I’m loving the process of working on this book. Once a week I go to Glasgow Uni library and just lurk in the stacks, browsing spines and picking up any books that look interesting. I’ve been reading from a really wide range of topics: masculinity in film, bereavement rites, children’s horror stories, Scottish women in the mid-20th century, folktales, criminal psychology, women’s treatment in medicine… I could go on. I can’t imagine going to a big library and not finding dozens of interesting books. I’m so grateful for the fellowship because it’s given me such freedom to read and write and think. This is the first time in my life that I’ve been able to just write, and not worry about doing dozens of other jobs to keep myself afloat.

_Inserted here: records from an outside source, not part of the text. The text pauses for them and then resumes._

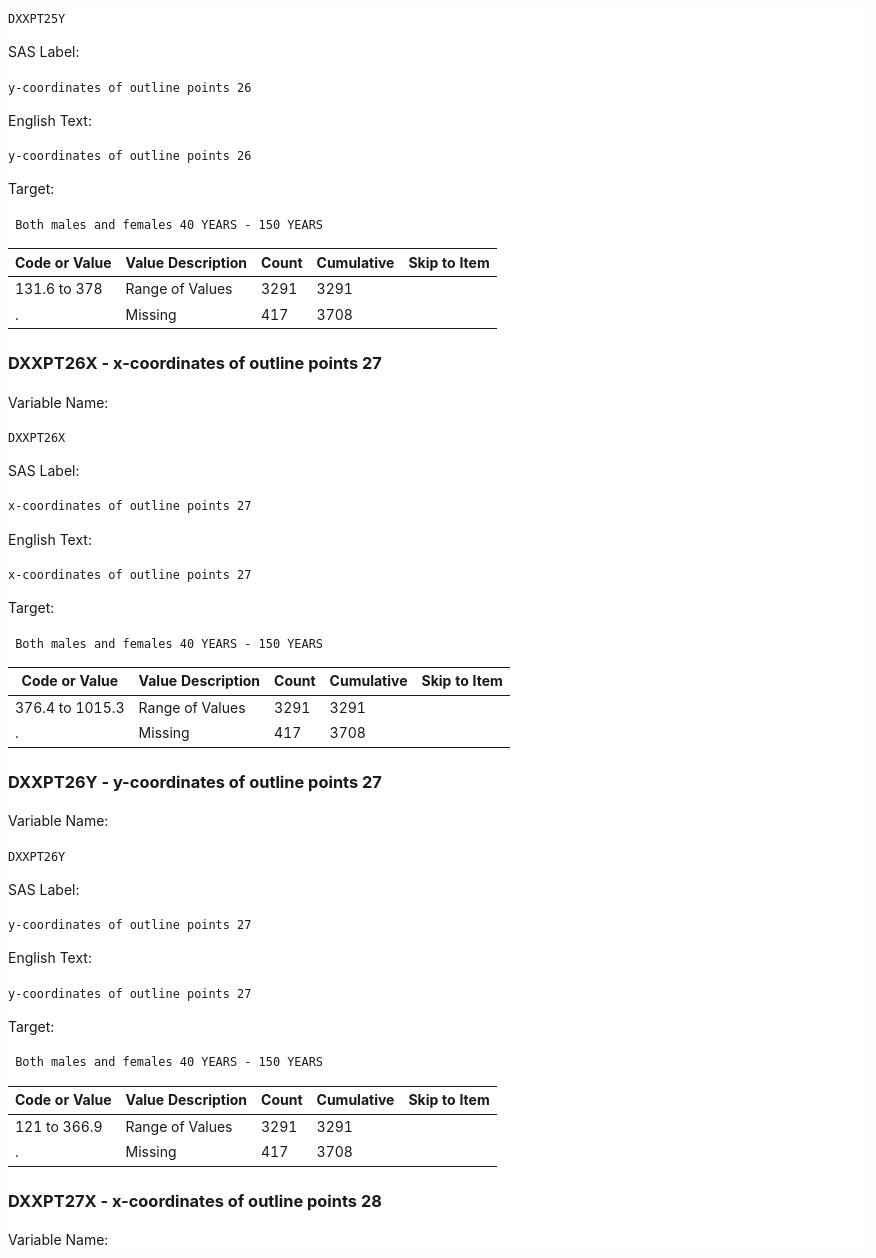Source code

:     DXXPT25Y
SAS Label:

    y-coordinates of outline points 26
English Text:

    y-coordinates of outline points 26
Target:

     Both males and females 40 YEARS - 150 YEARS
Code or Value | Value Description | Count | Cumulative | Skip to Item  
---|---|---|---|---  
131.6 to 378 | Range of Values | 3291 | 3291 |   
. | Missing | 417 | 3708 |   
  
### DXXPT26X - x-coordinates of outline points 27

Variable Name:

    DXXPT26X
SAS Label:

    x-coordinates of outline points 27
English Text:

    x-coordinates of outline points 27
Target:

     Both males and females 40 YEARS - 150 YEARS
Code or Value | Value Description | Count | Cumulative | Skip to Item  
---|---|---|---|---  
376.4 to 1015.3 | Range of Values | 3291 | 3291 |   
. | Missing | 417 | 3708 |   
  
### DXXPT26Y - y-coordinates of outline points 27

Variable Name:

    DXXPT26Y
SAS Label:

    y-coordinates of outline points 27
English Text:

    y-coordinates of outline points 27
Target:

     Both males and females 40 YEARS - 150 YEARS
Code or Value | Value Description | Count | Cumulative | Skip to Item  
---|---|---|---|---  
121 to 366.9 | Range of Values | 3291 | 3291 |   
. | Missing | 417 | 3708 |   
  
### DXXPT27X - x-coordinates of outline points 28

Variable Name:
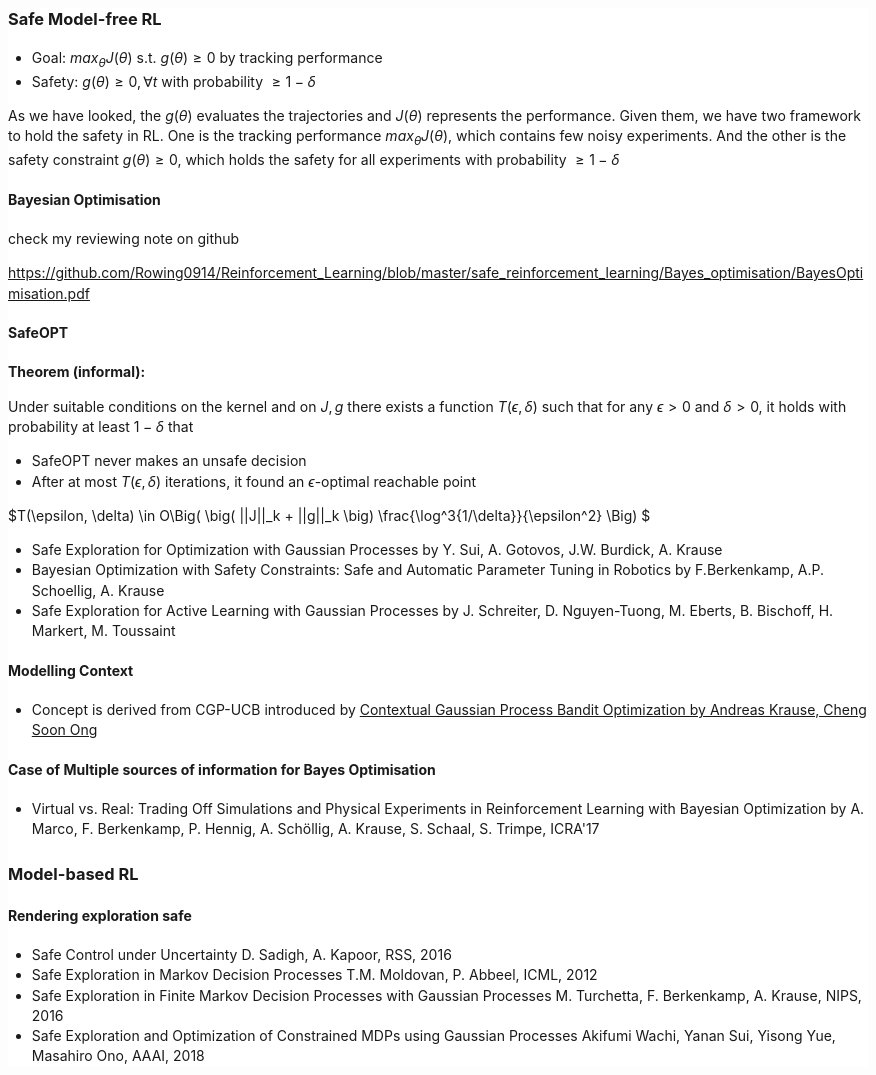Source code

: ### Safe Model-free RL

- Goal:  $max_{\theta} J(\theta)$ s.t. $g(\theta) \geq 0$ by tracking performance
- Safety: $g(\theta) \geq 0, \forall t$  with probability $\geq 1 - \delta$

As we have looked, the $g(\theta)$ evaluates the trajectories and $J(\theta)$ represents the performance. Given them, we have two framework to hold the safety in RL. One is the tracking performance $max_{\theta} J(\theta)$, which contains few noisy experiments. And the other is the safety constraint $g(\theta) \geq 0$, which holds the safety for all experiments with probability $\geq 1 - \delta$

#### Bayesian Optimisation

check my reviewing note on github

https://github.com/Rowing0914/Reinforcement_Learning/blob/master/safe_reinforcement_learning/Bayes_optimisation/BayesOptimisation.pdf

#### SafeOPT

**Theorem (informal):**

Under suitable conditions on the kernel and on $J, g$ there exists a function $T(\epsilon, \delta)$ such that for any $\epsilon > 0$ and $\delta > 0$, it holds with probability at least $1 - \delta$ that 

- SafeOPT never makes an unsafe decision
- After at most $T(\epsilon, \delta)$ iterations, it found an $\epsilon$-optimal reachable point

$T(\epsilon, \delta) \in O\Big( \big( ||J||_k + ||g||_k \big)  \frac{\log^3{1/\delta}}{\epsilon^2} \Big) $

- Safe Exploration for Optimization with Gaussian Processes by Y. Sui, A. Gotovos, J.W. Burdick, A. Krause
- Bayesian Optimization with Safety Constraints: Safe and Automatic Parameter Tuning in Robotics by F.Berkenkamp, A.P. Schoellig, A. Krause
- Safe Exploration for Active Learning with Gaussian Processes by J. Schreiter, D. Nguyen-Tuong, M. Eberts, B. Bischoff, H. Markert, M. Toussaint

#### Modelling Context

- Concept is derived from CGP-UCB introduced by [Contextual Gaussian Process Bandit Optimization by Andreas Krause, Cheng Soon Ong](http://www.ong-home.my/papers/krause11cgp-ucb.pdf)

#### Case of Multiple sources of information for Bayes Optimisation

- Virtual vs. Real: Trading Off Simulations and Physical Experiments in Reinforcement Learning with Bayesian Optimization by A. Marco, F. Berkenkamp, P. Hennig, A. Schöllig, A. Krause, S. Schaal, S. Trimpe, ICRA'17

### Model-based RL

#### Rendering exploration safe

- Safe Control under Uncertainty D. Sadigh, A. Kapoor, RSS, 2016
- Safe Exploration in Markov Decision Processes T.M. Moldovan, P. Abbeel, ICML, 2012
- Safe Exploration in Finite Markov Decision Processes with Gaussian Processes M. Turchetta, F. Berkenkamp, A. Krause, NIPS, 2016
- Safe Exploration and Optimization of Constrained MDPs using Gaussian Processes Akifumi Wachi, Yanan Sui, Yisong Yue, Masahiro Ono, AAAI, 2018
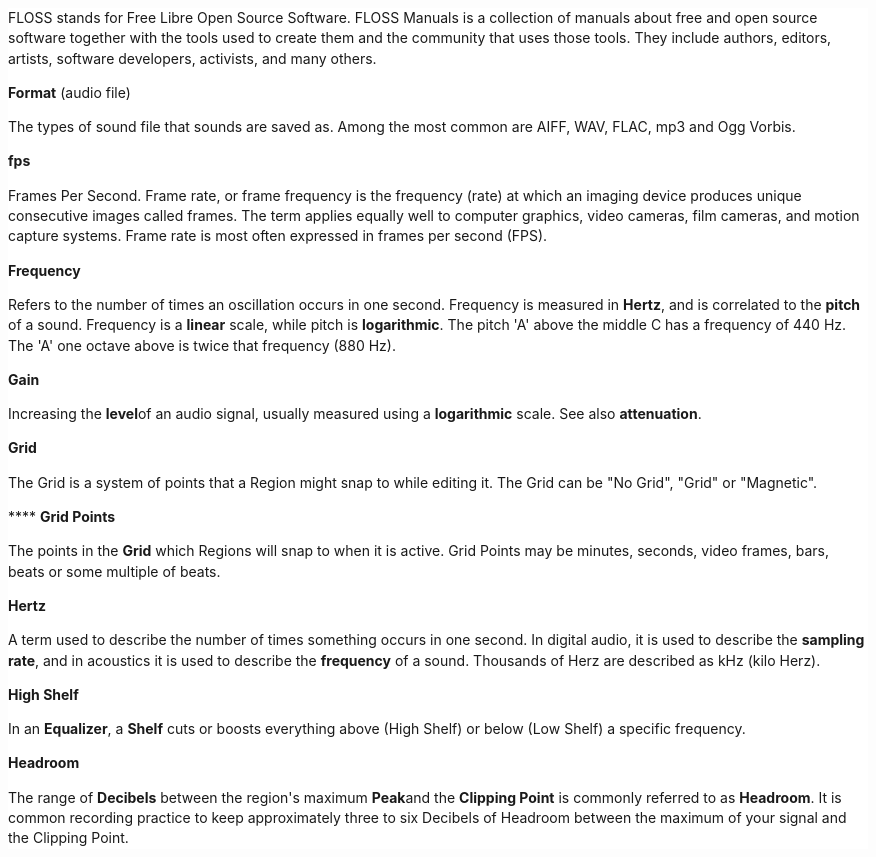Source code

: FLOSS stands for Free Libre Open Source Software. FLOSS Manuals is a
collection of manuals about free and open source software together with
the tools used to create them and the community that uses those tools.
They include authors, editors, artists, software developers, activists,
and many others.

**Format** (audio file)

The types of sound file that sounds are saved as. Among the most common
are AIFF, WAV, FLAC, mp3 and Ogg Vorbis. 

**fps**

Frames Per Second. Frame rate, or frame frequency is the frequency
(rate) at which an imaging device produces unique consecutive images
called frames. The term applies equally well to computer graphics, video
cameras, film cameras, and motion capture systems. Frame rate is most
often expressed in frames per second (FPS). 

**Frequency**

Refers to the number of times an oscillation occurs in one second.
Frequency is measured in **Hertz**, and is correlated to the **pitch**
of a sound. Frequency is a **linear** scale, while pitch is
**logarithmic**. The pitch 'A' above the middle C has a frequency of 440
Hz. The 'A' one octave above is twice that frequency (880 Hz).

**Gain**

Increasing the **level**of an audio signal, usually measured using a
**logarithmic** scale. See also **attenuation**.

**Grid**

The Grid is a system of points that a Region might snap to while editing
it. The Grid can be "No Grid", "Grid" or "Magnetic". 

**** **Grid Points**

The points in the **Grid** which Regions will snap to when it is active.
Grid Points may be minutes, seconds, video frames, bars, beats or some
multiple of beats. 

**Hertz**

A term used to describe the number of times something occurs in one
second. In digital audio, it is used to describe the **sampling rate**,
and in acoustics it is used to describe the **frequency** of a sound.
Thousands of Herz are described as kHz (kilo Herz). 

**High Shelf**

In an **Equalizer**, a **Shelf** cuts or boosts everything above (High
Shelf) or below (Low Shelf) a specific frequency.

**Headroom**

The range of **Decibels** between the region's maximum **Peak**and the
**Clipping Point** is commonly referred to as **Headroom**. It is common
recording practice to keep approximately three to six Decibels of
Headroom between the maximum of your signal and the Clipping Point.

Part of my research is travel, and I did the first part of that trip this past week: my girlfriend Annie and I went up to the Applecross peninsula in the Highlands. We took our lurcher puppy Rosie, which was a great excuse to randomly stop the car and go for a proper tramp across the fields. The landscape there is glorious, whether it’s blue skies or torrential rain. I ate local squat lobster, went out on a fishing boat, explored lochans, and climbed seaweed-slippery rocks. And it was a particularly memorable trip because Annie and I got engaged! It was a busy few days, and I loved every moment.